Thursday, February 03, 2011

 

Chain saw alert!

Walking around Horton Country Park yesterday, I discovered that one of the chain saw gangs has made it across Christchurch Road and has started in the park. Not in force yet as all that has been done is that some of the underbrush around some trees they want to grow big has been cleared away. Trying to put the park back into the Park I suppose, but I would rather that they left well alone. I bet the birds like the underbrush too. In fact, in some parts of the Isle of Wight, the environment types make a point of growing the stuff special. Perhaps I should put the Epsom environment types in touch with them.

More serious, they have done rather a vicious job on cutting back some of the path side hedges with a tractor mounted flail. I dare say the hedge will grow back but it looks a right mess at the moment. Why could they not leave the underbrush alone and take a bit more time to cut the hedges neatly with a hedge trimmer, or maybe even by hand?

Back to another round of slow cook oxtail. 16 hours again at 90C with some onions and mushrooms added for the last 4 of the hours. Very good it was too, the onions and mushroom providing a good bit of garnish. Served with mashed potatoes and brussels sprouts.

In the evening, to Bath's Theatre Royal's presentation of West Yorkshire's Playhouse's production of Alan Bennett's 'The History Boys' at Kingston (upon Thames)'s Rose Theatre. My previous experience of Bennett had been limited to going to the flics to see 'The Madness of King George' and a quick flick through the relevant chapter of Bennett's memoirs. As a former scholarship boy (failed) myself, I thought there might be something here; bit of nostalgia even. Started off rather badly; none of the actors seemed to be pitching their voices right. Then rather put off by the amount of bad language; a fact of life in secondary schools these days, I dare say, but I don't need to have my nose rubbed in it. Scenes interspersed with song and dance routines. Setting seemed to be a curious muddle of everything from the 50's of the last century to the present. Things got much better in the second half. Good use of the revolving stage. But the overall impression was that this was a light piece, and a piece which was much more about the trials and torments of the school life of gays in general and Alan Bennett in particular, than it was about the trials and torments of scholarships. More a series of sketches than a narrative, perhaps reflecting Bennett's early work with the likes of Dudley Moore on 'Beyond the Fringe'. Maybe the idea always was that the thing would be a film. Which is, perhaps, the next stop.

• [DATA FOR REVIEW]:
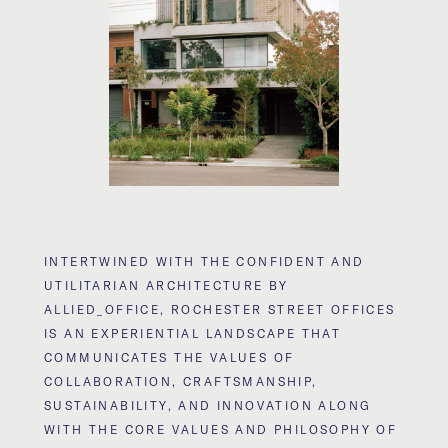
INTERTWINED WITH THE CONFIDENT AND
UTILITARIAN ARCHITECTURE BY
ALLIED_OFFICE, ROCHESTER STREET OFFICES
IS AN EXPERIENTIAL LANDSCAPE THAT
COMMUNICATES THE VALUES OF
COLLABORATION, CRAFTSMANSHIP,
SUSTAINABILITY, AND INNOVATION ALONG
WITH THE CORE VALUES AND PHILOSOPHY OF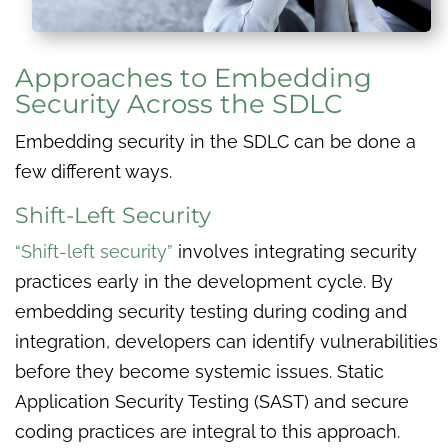
Approaches to Embedding
Security Across the SDLC
Embedding security in the SDLC can be done a
few different ways.
Shift-Left Security
“Shift-left security”
involves integrating security
practices early in the development cycle. By
embedding security testing during coding and
integration, developers can identify vulnerabilities
before they become systemic issues. Static
Application Security Testing (SAST) and secure
coding practices are integral to this approach.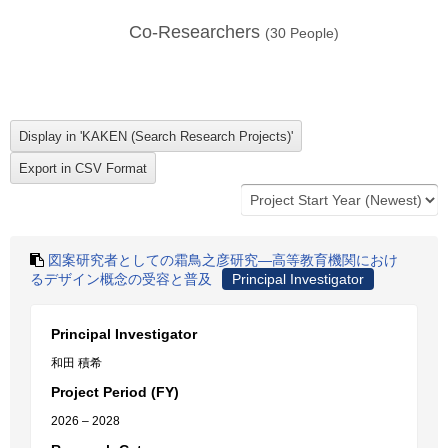
Co-Researchers
(
30
People)
図案研究者としての霜鳥之彦研究―高等教育機関におけ
るデザイン概念の受容と普及
Principal Investigator
Principal Investigator
和田 積希
Project Period (FY)
2026 – 2028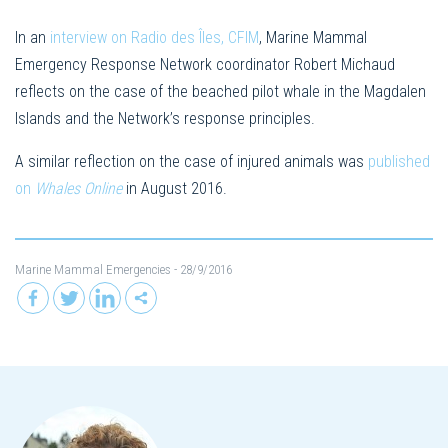
In an
interview on Radio des Îles, CFIM
, Marine Mammal
Emergency Response Network coordinator Robert Michaud
reflects on the case of the beached pilot whale in the Magdalen
Islands and the Network’s response principles.
A similar reflection on the case of injured animals was
published
on
Whales Online
in August 2016.
Marine Mammal Emergencies
- 28/9/2016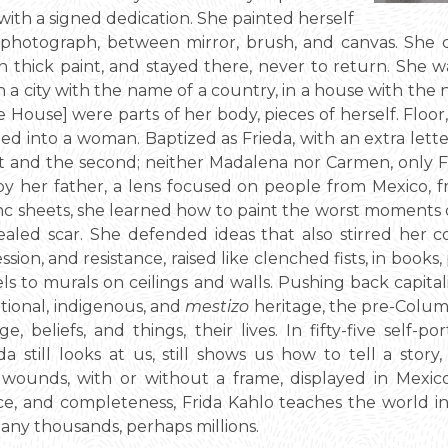
, with a signed dedication. She painted herself
 a photograph, between mirror, brush, and canvas. She 
n thick paint, and stayed there, never to return. She w
 a city with the name of a country, in a house with the 
e House] were parts of her body, pieces of herself. Floor, w
med into a woman. Baptized as Frieda, with an extra lette
rst and the second; neither Madalena nor Carmen, only
y her father, a lens focused on people from Mexico, f
inc sheets, she learned how to paint the worst moments o
 healed scar. She defended ideas that also stirred her 
ion, and resistance, raised like clenched fists, in books, 
ls to murals on ceilings and walls. Pushing back capital
tional, indigenous, and
mestizo
heritage, the pre-Columbi
, beliefs, and things, their lives. In fifty-five self-
da still looks at us, still shows us how to tell a stor
ounds, with or without a frame, displayed in Mexico,
ance, and completeness, Frida Kahlo teaches the world i
many thousands, perhaps millions.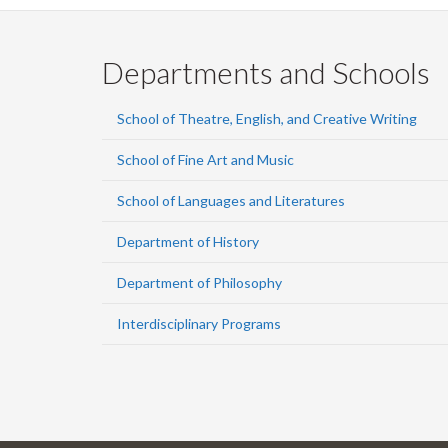
Departments and Schools
School of Theatre, English, and Creative Writing
School of Fine Art and Music
School of Languages and Literatures
Department of History
Department of Philosophy
Interdisciplinary Programs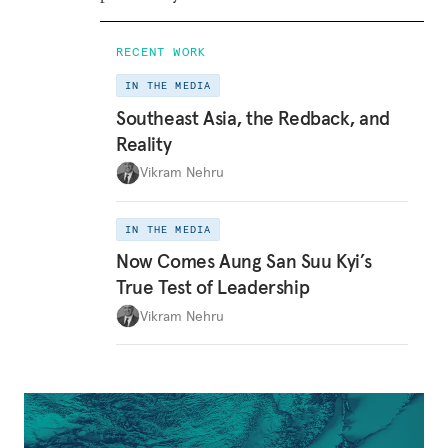
RECENT WORK
IN THE MEDIA
Southeast Asia, the Redback, and
Reality
Vikram Nehru
IN THE MEDIA
Now Comes Aung San Suu Kyi’s
True Test of Leadership
Vikram Nehru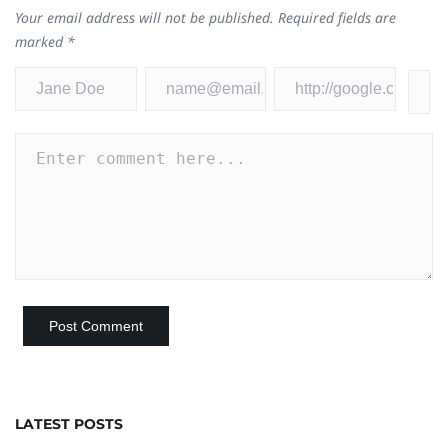
Your email address will not be published.
Required fields are
marked
*
LATEST POSTS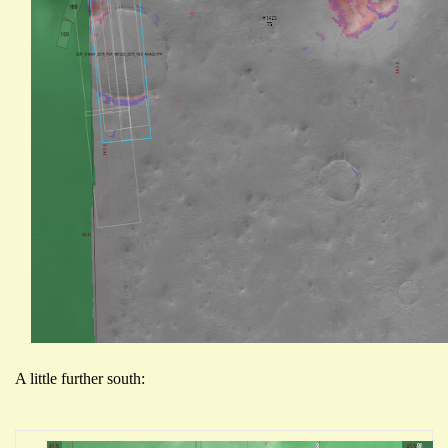
A little further south: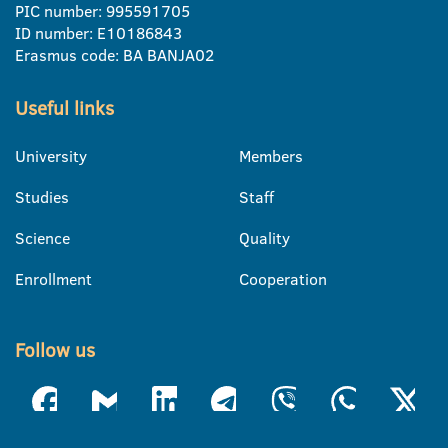
PIC number: 995591705
ID number: E10186843
Erasmus code: BA BANJA02
Useful links
University
Members
Studies
Staff
Science
Quality
Enrollment
Cooperation
Follow us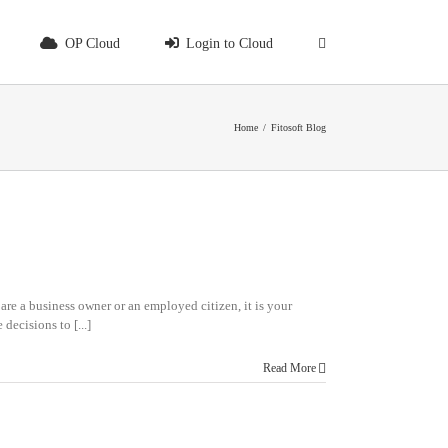
OP Cloud
Login to Cloud
Home
/
Fitosoft Blog
re a business owner or an employed citizen, it is your
decisions to [...]
Read More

• [TASK A]:
Rewrite the paragraph of the blog post that begins "Back to another round of slow cook oxtail" as a short list, keeping its main facts.
• [TASK B]:
Write the next part of the blog post about Horton Country Park and 'The History Boys', starting after its final sentence.

• [RESPONSE BOX A]:
- Slow-cooked oxtail again, for 16 hours at 90C.
- Onions and mushrooms added for the last 4 hours, giving a good garnish.
- Very good result.
- Served with mashed potatoes and brussels sprouts.

• [RESPONSE BOX B]:
Followed by a check with 'Les particules élémentaires', which I had thought I would have a go at following 'La Carte et le territoire' (see, for example, January 7). To my mind, much inferior, despite winning various prizes. Some of the same things come through. The neat insights into contemporary life. The insight into the lives of contemporaries with unusual private lives. The preoccupation with death, decay and reproductive plumbing. But awash with pretentious porno.. Porno. which is dreary and depressing rather than arousing. Perhaps that is his point, but it does not make for a very cheerful read. Maybe my French is not up for porno.. Some space is given over to Aldous Huxley, his 'Brave New World' and 'Island', but without Houellebecq appearing to have read either very carefully and without appearing to have any appreciation of the qualities of other books, such as 'Point Counter Point'. I gave up about half way through the 300 pages. Organised, incidentally, in the same unusual way as the more successful effort read previously (twice).

Much more fun with M. le Comte d'Herisson, mentioned on 1 February. I share a snippet. It seems that at the time of the restoration after Napoleon, there was much speculation about the survival of the son of Louis XVI, who would have been around 10 at the time that his father was executed. Speculation which was interesting because if the pretender was who he pretended to be, the then current incumbent of the throne, Louis XVIII would have had to step aside, something it seems he was rather loath to do, despite not being much good at this kinging business. Loath to the point of tampering with the evidence and suborning of witnesses. The pretender did not make it.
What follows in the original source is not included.